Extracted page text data
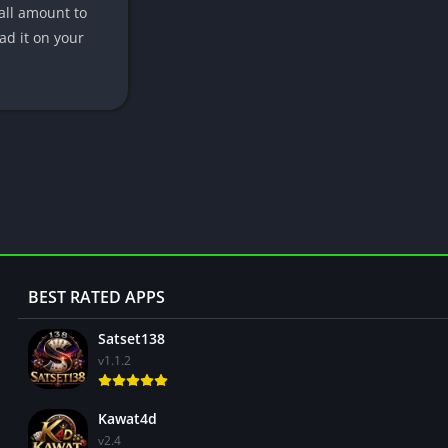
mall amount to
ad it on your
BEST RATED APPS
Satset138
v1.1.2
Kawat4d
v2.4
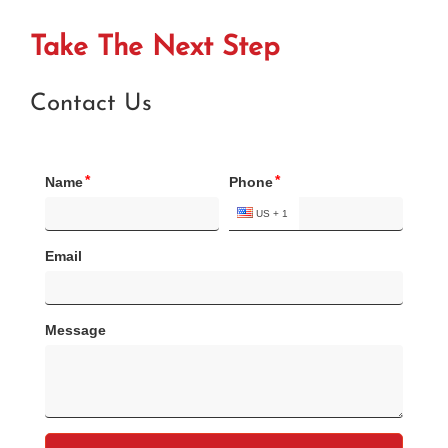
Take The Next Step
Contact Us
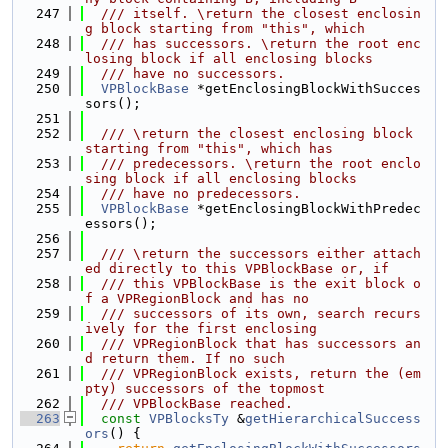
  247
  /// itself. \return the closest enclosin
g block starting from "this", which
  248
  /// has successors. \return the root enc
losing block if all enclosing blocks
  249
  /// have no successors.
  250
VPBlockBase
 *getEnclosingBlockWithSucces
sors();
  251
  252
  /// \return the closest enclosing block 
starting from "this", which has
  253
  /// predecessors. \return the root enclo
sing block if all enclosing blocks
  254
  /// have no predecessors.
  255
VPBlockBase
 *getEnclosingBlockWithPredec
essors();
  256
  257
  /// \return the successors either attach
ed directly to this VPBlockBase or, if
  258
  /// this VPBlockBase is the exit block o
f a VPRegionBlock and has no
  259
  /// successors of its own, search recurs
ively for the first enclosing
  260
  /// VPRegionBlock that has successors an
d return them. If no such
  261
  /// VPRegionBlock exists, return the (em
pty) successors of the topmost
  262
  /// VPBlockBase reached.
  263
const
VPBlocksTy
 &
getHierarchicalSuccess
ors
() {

...

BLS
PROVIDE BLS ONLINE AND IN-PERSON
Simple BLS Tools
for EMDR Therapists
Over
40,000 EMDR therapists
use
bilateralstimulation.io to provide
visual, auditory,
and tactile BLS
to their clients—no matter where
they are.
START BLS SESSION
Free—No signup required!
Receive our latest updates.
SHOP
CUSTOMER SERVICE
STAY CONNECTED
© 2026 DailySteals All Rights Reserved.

## PROBLEM DESCRIPTION
Pull out each line of the listing above that contains the string "VPBlockBase".

## FINISHED TASK
VPBlockBase
VPBlockBase
ed directly to this VPBlockBase or, if
  /// this VPBlockBase is the exit block o
  /// VPBlockBase reached.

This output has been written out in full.